The Syrian Civil War appears to be becoming increasingly three-way (four-way if you count the Kurds).  The Islamic State of Iraq and as Sham assassinated Ahrar al Sham’s chief humanitarian aid worker on Sept. 11, apparently in keeping with an operational strategy voiced by Ayman al Zawahiri the next day.  On Sept. 12, Zawahiri issued a statement in which he warned the Al Qaeda affiliates in Syria, the Al Nusra Front and Islamic State of Iraq and as Sham, that the United States would try to push them into alliances with more secular groups backed by the Gulf States and the West.  He said, “I warn my brothers and people in the Syria of unity and jihad against coming close to any of these groups.”  Just how much actual influence Zawahiri has over the Emirs of either Al Nusra or ISIS is open to question, but it is apparent that they have no intention of allying with any group that doesn’t fit their philosophy of jihad.

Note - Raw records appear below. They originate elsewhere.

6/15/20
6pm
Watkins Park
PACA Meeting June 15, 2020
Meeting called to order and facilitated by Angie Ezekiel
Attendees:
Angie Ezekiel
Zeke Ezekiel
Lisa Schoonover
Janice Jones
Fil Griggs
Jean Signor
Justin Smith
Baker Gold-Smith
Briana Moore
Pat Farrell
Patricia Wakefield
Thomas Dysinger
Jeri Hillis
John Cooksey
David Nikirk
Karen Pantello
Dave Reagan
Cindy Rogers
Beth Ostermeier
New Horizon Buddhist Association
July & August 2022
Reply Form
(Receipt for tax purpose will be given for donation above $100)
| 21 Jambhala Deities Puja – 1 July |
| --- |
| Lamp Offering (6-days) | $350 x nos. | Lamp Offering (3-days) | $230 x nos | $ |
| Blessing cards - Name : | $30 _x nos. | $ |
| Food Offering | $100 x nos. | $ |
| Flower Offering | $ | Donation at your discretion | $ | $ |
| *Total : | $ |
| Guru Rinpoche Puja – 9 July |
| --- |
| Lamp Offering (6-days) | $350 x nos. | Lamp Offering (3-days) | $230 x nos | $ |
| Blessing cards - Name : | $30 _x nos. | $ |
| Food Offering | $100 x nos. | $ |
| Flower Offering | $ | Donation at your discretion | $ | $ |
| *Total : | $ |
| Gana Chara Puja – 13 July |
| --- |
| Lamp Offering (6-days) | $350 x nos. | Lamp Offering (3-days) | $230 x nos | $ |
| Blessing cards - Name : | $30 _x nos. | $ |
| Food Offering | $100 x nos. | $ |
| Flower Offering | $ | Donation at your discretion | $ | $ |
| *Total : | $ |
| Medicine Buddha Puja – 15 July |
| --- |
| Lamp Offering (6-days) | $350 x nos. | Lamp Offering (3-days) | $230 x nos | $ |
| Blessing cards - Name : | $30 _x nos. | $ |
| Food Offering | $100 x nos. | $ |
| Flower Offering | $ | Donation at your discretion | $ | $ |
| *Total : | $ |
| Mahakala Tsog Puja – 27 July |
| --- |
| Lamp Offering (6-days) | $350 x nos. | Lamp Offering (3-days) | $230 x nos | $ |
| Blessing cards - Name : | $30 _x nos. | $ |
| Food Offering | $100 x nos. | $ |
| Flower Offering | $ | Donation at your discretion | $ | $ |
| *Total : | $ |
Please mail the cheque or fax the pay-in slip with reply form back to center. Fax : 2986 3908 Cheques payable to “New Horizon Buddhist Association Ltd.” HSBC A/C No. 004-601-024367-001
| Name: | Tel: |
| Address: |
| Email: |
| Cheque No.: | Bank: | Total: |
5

To accentuate the differences, fighting broke out in Boukamal, a village in the east of Syria that was one of the initiation points for the rebellion, on Friday, Sept. 20.  Reportedly, elements of the FSA and other more moderate groups commandeered the local mosque loudspeakers to demand that the Al Qaeda elements leave the city.  Boukamal’s place in the history of the rebellion so far has made it a major symbolic location, explaining the Al Qaeda attempt to establish themselves there.  In doing so, they establish their primacy in the rebellion.

The ISIS response to the demand was a car bomb that killed the brother of Saddam al Gamal, a commander of the Allahu Akhbar Brigades, affiliated with the FSA.  Gamal’s men counterattacked on Sunday, killing at least four ISIS fighters.

The FSA has so far tried to avoid directly clashing with Al Qaeda’s affiliates, reportedly wanting to wait until the Assad regime is gone before mopping up the more radical Salafist fighters.  Recent events have possibly rendered that strategy unworkable, especially with the events of Sept. 24.